Our tigers are going the way of the dodo


  • Letters Premium
  • Wednesday, 19 Jan 2022

Photo: Filepic/The Star

THERE are many reasons causing the dwindling of the Malayan tiger population in Malaysia but the fact remains that there are only about 150 tigers in our country’s jungles and they are about to go extinct.

The death of species takes place every day and that is a fact of life. However, many scientists believe the current rate of species extinction is faster than before. The world is now experiencing the sixth largest mass extinction event since the dinosaurs that will push millions of species to the brink of extinction within the next decade.

Unlike the mass extinction events of geological history, the current one is almost wholly the responsibility of a single species: humankind. The World Wide Fund for Nature (WWF) has pointed out that the effect of climate change and habitat loss due to human activities contribute to the crisis.

How and why have we come to this? On a deeper level, what are our environmental ethics? Do we even have them?
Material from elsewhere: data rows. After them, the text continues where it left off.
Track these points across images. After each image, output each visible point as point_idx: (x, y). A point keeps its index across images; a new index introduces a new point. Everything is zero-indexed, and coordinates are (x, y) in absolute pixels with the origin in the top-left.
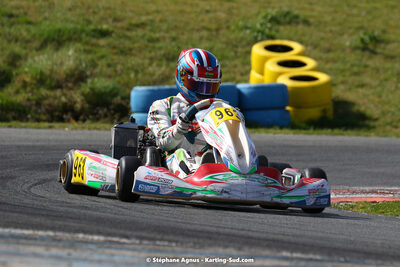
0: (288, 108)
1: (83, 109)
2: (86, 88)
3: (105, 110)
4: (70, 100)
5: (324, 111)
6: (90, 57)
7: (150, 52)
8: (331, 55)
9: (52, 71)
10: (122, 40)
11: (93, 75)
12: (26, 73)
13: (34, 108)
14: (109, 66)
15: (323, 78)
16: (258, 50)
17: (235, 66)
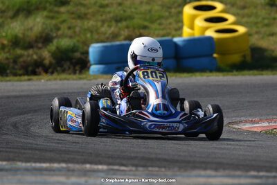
0: (215, 55)
1: (51, 64)
2: (52, 47)
3: (68, 63)
4: (40, 58)
5: (244, 56)
6: (54, 22)
7: (102, 15)
8: (246, 11)
9: (24, 34)
10: (79, 7)
11: (57, 37)
12: (3, 37)
13: (11, 65)
14: (69, 28)
15: (241, 30)
16: (188, 10)
17: (170, 24)
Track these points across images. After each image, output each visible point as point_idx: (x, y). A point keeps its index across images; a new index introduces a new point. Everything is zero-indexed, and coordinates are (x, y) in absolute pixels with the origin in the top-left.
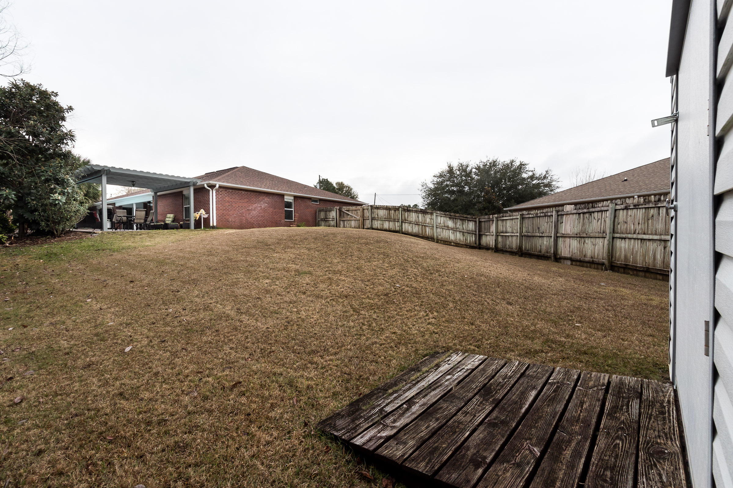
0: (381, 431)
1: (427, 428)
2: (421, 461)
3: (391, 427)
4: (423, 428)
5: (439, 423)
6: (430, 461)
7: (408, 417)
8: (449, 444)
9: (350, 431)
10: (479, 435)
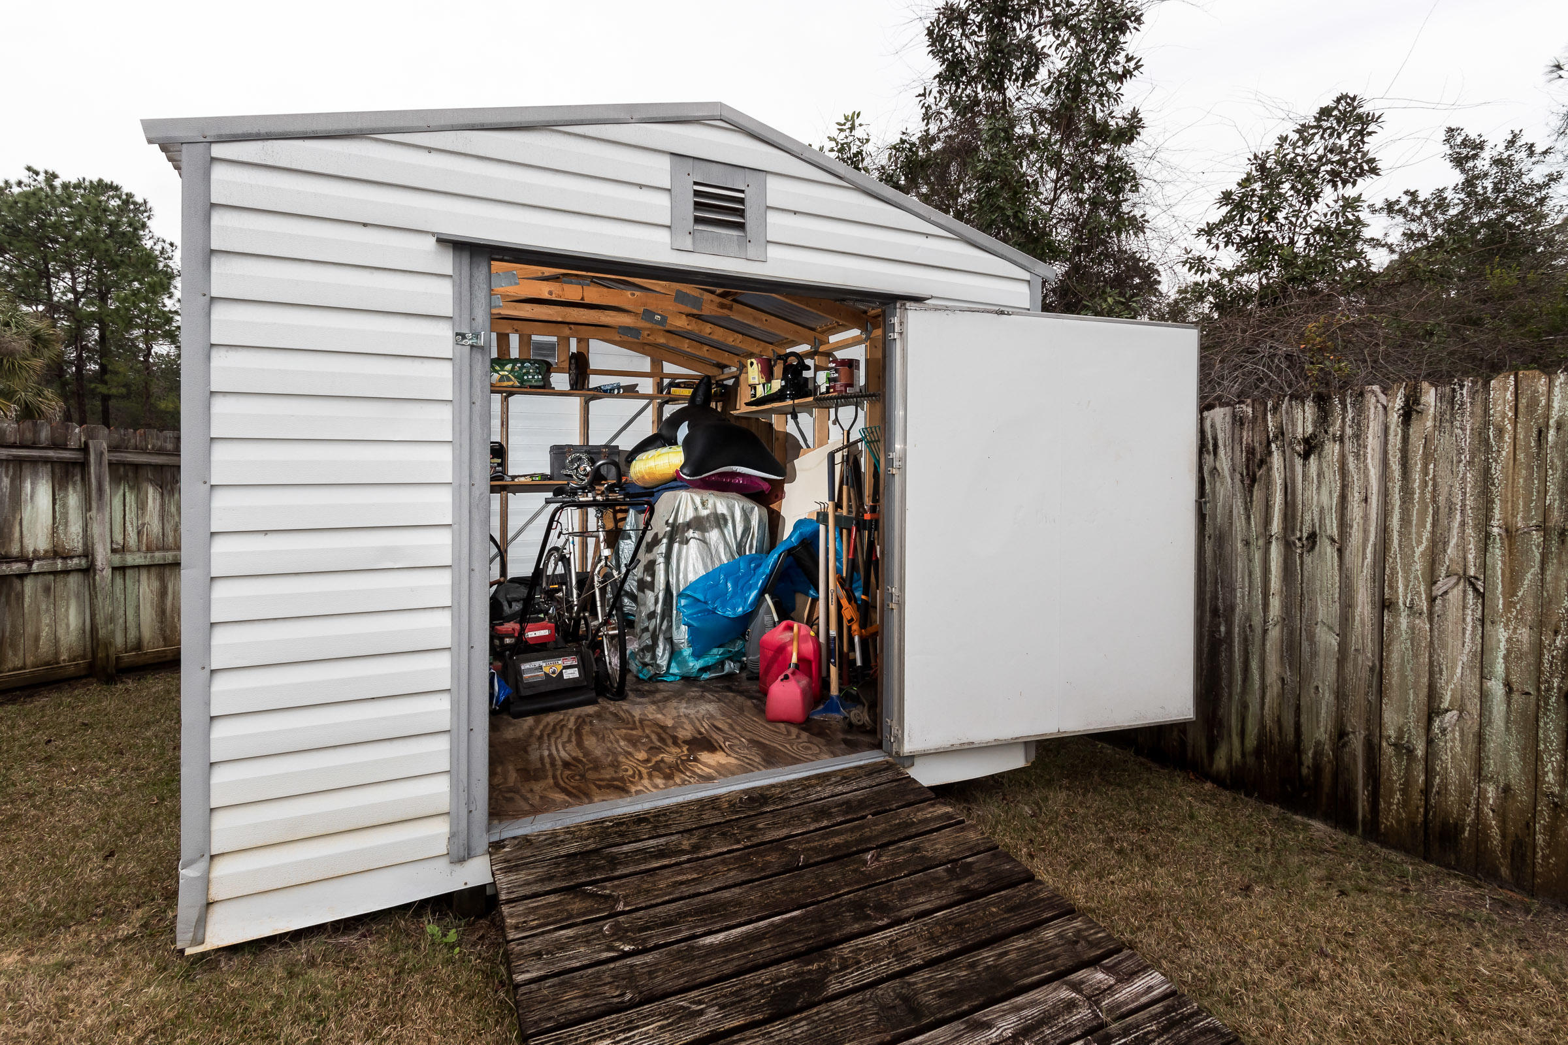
0: (1105, 990)
1: (1006, 953)
2: (1043, 900)
3: (1080, 992)
4: (1012, 956)
5: (974, 956)
6: (1030, 896)
7: (1033, 1004)
8: (984, 910)
9: (1182, 1019)
10: (923, 902)
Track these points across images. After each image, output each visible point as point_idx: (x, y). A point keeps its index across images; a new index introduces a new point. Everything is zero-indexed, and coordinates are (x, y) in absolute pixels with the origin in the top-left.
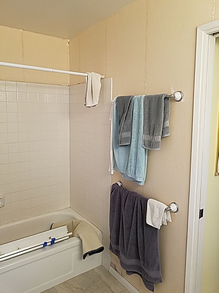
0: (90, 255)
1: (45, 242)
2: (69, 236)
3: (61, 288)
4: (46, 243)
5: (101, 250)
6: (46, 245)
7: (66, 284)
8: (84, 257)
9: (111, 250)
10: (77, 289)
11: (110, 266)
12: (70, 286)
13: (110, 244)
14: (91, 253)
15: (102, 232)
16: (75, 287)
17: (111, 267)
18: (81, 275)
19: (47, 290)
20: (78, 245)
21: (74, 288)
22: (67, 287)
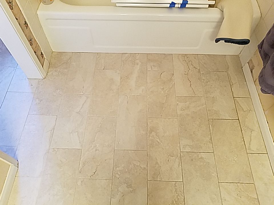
0: (225, 42)
1: (172, 2)
2: (209, 5)
3: (179, 58)
4: (175, 4)
5: (244, 42)
6: (173, 5)
7: (186, 57)
8: (217, 41)
9: (258, 48)
10: (194, 68)
11: (248, 63)
12: (189, 62)
13: (263, 41)
14: (227, 41)
15: (261, 17)
16: (193, 65)
17: (248, 64)
18: (207, 56)
19: (164, 54)
20: (217, 22)
21: (192, 66)
22: (185, 61)
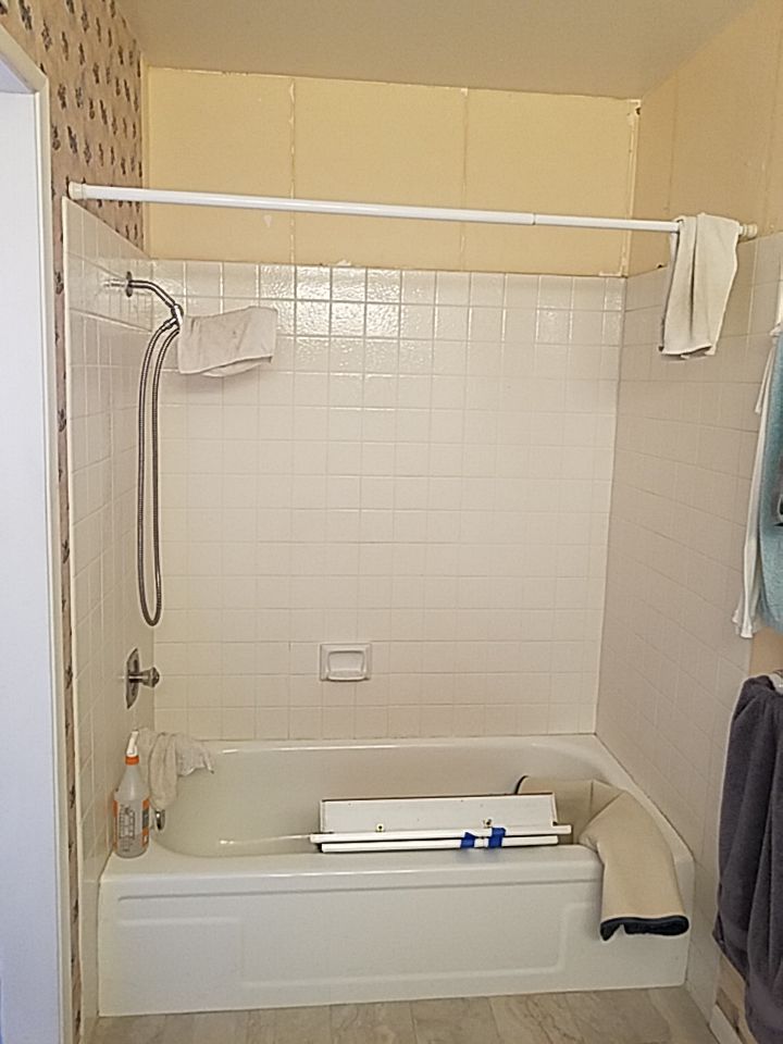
0: (628, 931)
1: (467, 834)
2: (558, 835)
3: (510, 1009)
4: (474, 838)
5: (675, 926)
6: (469, 843)
7: (530, 1004)
8: (607, 930)
9: (717, 940)
10: (565, 1039)
11: (717, 1003)
12: (545, 1018)
13: (719, 917)
14: (635, 926)
15: (694, 860)
16: (559, 1029)
17: (716, 1007)
18: (594, 996)
19: (463, 999)
20: (591, 881)
21: (556, 1033)
22: (532, 1016)
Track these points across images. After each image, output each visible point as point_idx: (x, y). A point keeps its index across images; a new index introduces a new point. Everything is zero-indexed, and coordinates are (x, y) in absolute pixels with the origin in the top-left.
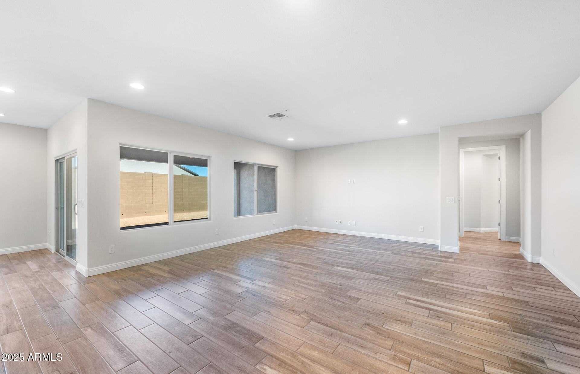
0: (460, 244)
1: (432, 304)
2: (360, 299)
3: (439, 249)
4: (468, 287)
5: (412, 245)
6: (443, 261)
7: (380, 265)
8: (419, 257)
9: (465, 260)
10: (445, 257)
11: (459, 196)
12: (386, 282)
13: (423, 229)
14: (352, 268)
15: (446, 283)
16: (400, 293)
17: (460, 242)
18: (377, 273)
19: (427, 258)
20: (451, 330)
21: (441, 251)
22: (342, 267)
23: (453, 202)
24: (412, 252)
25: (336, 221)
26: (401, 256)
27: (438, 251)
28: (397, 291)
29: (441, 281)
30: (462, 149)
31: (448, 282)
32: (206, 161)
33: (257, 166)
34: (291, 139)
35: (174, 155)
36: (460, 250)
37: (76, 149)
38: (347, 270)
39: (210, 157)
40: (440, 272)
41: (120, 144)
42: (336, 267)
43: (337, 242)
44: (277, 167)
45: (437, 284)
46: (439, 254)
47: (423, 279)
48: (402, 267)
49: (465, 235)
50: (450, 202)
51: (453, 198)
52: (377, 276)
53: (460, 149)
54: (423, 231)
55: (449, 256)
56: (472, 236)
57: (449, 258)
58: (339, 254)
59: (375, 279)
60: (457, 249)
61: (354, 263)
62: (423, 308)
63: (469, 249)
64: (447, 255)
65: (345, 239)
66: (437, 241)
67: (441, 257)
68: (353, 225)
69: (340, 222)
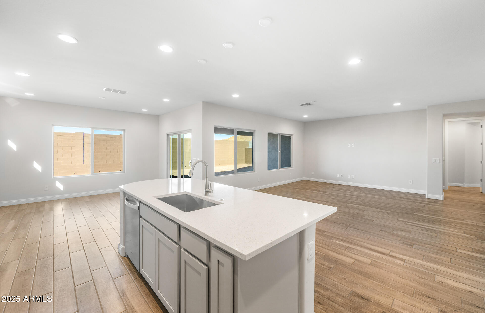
0: (444, 195)
1: (423, 225)
2: (374, 220)
3: (426, 197)
4: (450, 219)
5: (403, 194)
6: (430, 204)
7: (381, 204)
8: (410, 202)
9: (448, 205)
10: (431, 202)
11: (443, 157)
12: (388, 213)
13: (411, 182)
14: (361, 205)
15: (432, 216)
16: (399, 219)
17: (444, 193)
18: (380, 209)
19: (417, 202)
20: (437, 236)
21: (427, 199)
22: (353, 204)
23: (438, 162)
24: (404, 198)
25: (338, 175)
26: (395, 200)
27: (425, 198)
28: (397, 218)
29: (429, 215)
30: (446, 120)
31: (434, 216)
32: (252, 133)
33: (280, 135)
34: (306, 116)
35: (238, 131)
36: (444, 198)
37: (191, 129)
38: (358, 206)
39: (254, 131)
40: (428, 210)
41: (215, 126)
42: (349, 204)
43: (342, 190)
44: (292, 135)
45: (426, 216)
46: (426, 200)
47: (415, 213)
48: (397, 206)
49: (449, 188)
50: (436, 162)
51: (438, 159)
52: (381, 210)
53: (445, 120)
54: (411, 183)
55: (435, 201)
56: (456, 190)
57: (434, 203)
58: (347, 197)
59: (380, 211)
60: (441, 197)
61: (361, 202)
62: (417, 227)
63: (452, 198)
64: (434, 201)
65: (346, 188)
66: (424, 192)
67: (428, 202)
68: (352, 178)
69: (341, 176)
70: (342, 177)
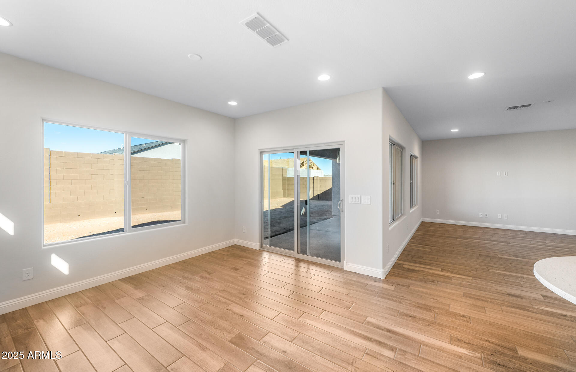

Woefully, it is the prevailing and pervasive anthropocentrism world-view that is at fault. This view sees all of nature as serving human interests, being of economic and practical benefit to humans only. We forget the interconnectedness of life and separate ourselves from nature.

Would we be happier to see Panthera tigris as a stuffed specimen in natural museums, sharing space with the dodo, the big flightless bird that became extinct in the 17th century? Hunted on its native island of Mauritius by sailors as well as invasive species, this bird disappeared with barely anyone noticing at the time. Despite more awareness of the plight of our tigers, will they fare any better? We began the process of their extinction so we must now protect these magnificent gifts from Nature.

Remember how small we are in the tree of life! Hopefully, it is not too late for environmental consciousness to replace anthropocentrism.

We don’t know or appreciate what we have until we lose it. And in this case it could well be our home, the planet Earth, that we lose.